------ Working data ------

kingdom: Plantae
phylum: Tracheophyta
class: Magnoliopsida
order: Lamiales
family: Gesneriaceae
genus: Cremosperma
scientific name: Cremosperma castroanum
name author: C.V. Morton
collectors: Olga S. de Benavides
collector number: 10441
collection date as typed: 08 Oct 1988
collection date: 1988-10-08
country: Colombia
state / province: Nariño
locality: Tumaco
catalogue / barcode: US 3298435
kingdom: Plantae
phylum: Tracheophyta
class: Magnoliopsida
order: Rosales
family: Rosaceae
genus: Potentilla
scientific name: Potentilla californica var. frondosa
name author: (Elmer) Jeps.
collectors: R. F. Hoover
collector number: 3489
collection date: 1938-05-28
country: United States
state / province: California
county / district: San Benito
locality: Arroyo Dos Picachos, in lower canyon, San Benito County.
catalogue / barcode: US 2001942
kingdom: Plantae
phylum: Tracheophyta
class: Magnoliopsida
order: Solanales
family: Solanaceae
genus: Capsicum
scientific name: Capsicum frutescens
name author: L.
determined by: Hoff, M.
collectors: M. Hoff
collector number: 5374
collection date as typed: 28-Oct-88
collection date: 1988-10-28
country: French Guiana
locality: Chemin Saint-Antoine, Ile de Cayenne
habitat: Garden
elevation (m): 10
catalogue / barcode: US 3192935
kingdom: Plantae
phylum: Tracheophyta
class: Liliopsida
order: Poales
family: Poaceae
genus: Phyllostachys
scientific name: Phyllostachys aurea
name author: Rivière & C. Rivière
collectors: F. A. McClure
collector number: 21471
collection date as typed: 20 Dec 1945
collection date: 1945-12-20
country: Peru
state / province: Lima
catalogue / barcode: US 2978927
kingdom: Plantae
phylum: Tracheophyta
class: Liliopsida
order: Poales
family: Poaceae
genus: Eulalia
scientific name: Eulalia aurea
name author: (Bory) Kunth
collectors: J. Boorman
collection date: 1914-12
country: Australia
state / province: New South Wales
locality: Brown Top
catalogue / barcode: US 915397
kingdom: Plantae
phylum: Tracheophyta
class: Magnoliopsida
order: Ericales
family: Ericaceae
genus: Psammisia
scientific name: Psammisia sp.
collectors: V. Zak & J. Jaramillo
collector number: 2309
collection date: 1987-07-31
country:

------

• _Set task_
Lay out every line of the items above as a numbered list, omitting any blank lines.

• _Worked answer_
1. kingdom: Plantae
2. phylum: Tracheophyta
3. class: Magnoliopsida
4. order: Lamiales
5. family: Gesneriaceae
6. genus: Cremosperma
7. scientific name: Cremosperma castroanum
8. name author: C.V. Morton
9. collectors: Olga S. de Benavides
10. collector number: 10441
11. collection date as typed: 08 Oct 1988
12. collection date: 1988-10-08
13. country: Colombia
14. state / province: Nariño
15. locality: Tumaco
16. catalogue / barcode: US 3298435
17. kingdom: Plantae
18. phylum: Tracheophyta
19. class: Magnoliopsida
20. order: Rosales
21. family: Rosaceae
22. genus: Potentilla
23. scientific name: Potentilla californica var. frondosa
24. name author: (Elmer) Jeps.
25. collectors: R. F. Hoover
26. collector number: 3489
27. collection date: 1938-05-28
28. country: United States
29. state / province: California
30. county / district: San Benito
31. locality: Arroyo Dos Picachos, in lower canyon, San Benito County.
32. catalogue / barcode: US 2001942
33. kingdom: Plantae
34. phylum: Tracheophyta
35. class: Magnoliopsida
36. order: Solanales
37. family: Solanaceae
38. genus: Capsicum
39. scientific name: Capsicum frutescens
40. name author: L.
41. determined by: Hoff, M.
42. collectors: M. Hoff
43. collector number: 5374
44. collection date as typed: 28-Oct-88
45. collection date: 1988-10-28
46. country: French Guiana
47. locality: Chemin Saint-Antoine, Ile de Cayenne
48. habitat: Garden
49. elevation (m): 10
50. catalogue / barcode: US 3192935
51. kingdom: Plantae
52. phylum: Tracheophyta
53. class: Liliopsida
54. order: Poales
55. family: Poaceae
56. genus: Phyllostachys
57. scientific name: Phyllostachys aurea
58. name author: Rivière & C. Rivière
59. collectors: F. A. McClure
60. collector number: 21471
61. collection date as typed: 20 Dec 1945
62. collection date: 1945-12-20
63. country: Peru
64. state / province: Lima
65. catalogue / barcode: US 2978927
66. kingdom: Plantae
67. phylum: Tracheophyta
68. class: Liliopsida
69. order: Poales
70. family: Poaceae
71. genus: Eulalia
72. scientific name: Eulalia aurea
73. name author: (Bory) Kunth
74. collectors: J. Boorman
75. collection date: 1914-12
76. country: Australia
77. state / province: New South Wales
78. locality: Brown Top
79. catalogue / barcode: US 915397
80. kingdom: Plantae
81. phylum: Tracheophyta
82. class: Magnoliopsida
83. order: Ericales
84. family: Ericaceae
85. genus: Psammisia
86. scientific name: Psammisia sp.
87. collectors: V. Zak & J. Jaramillo
88. collector number: 2309
89. collection date: 1987-07-31
90. country:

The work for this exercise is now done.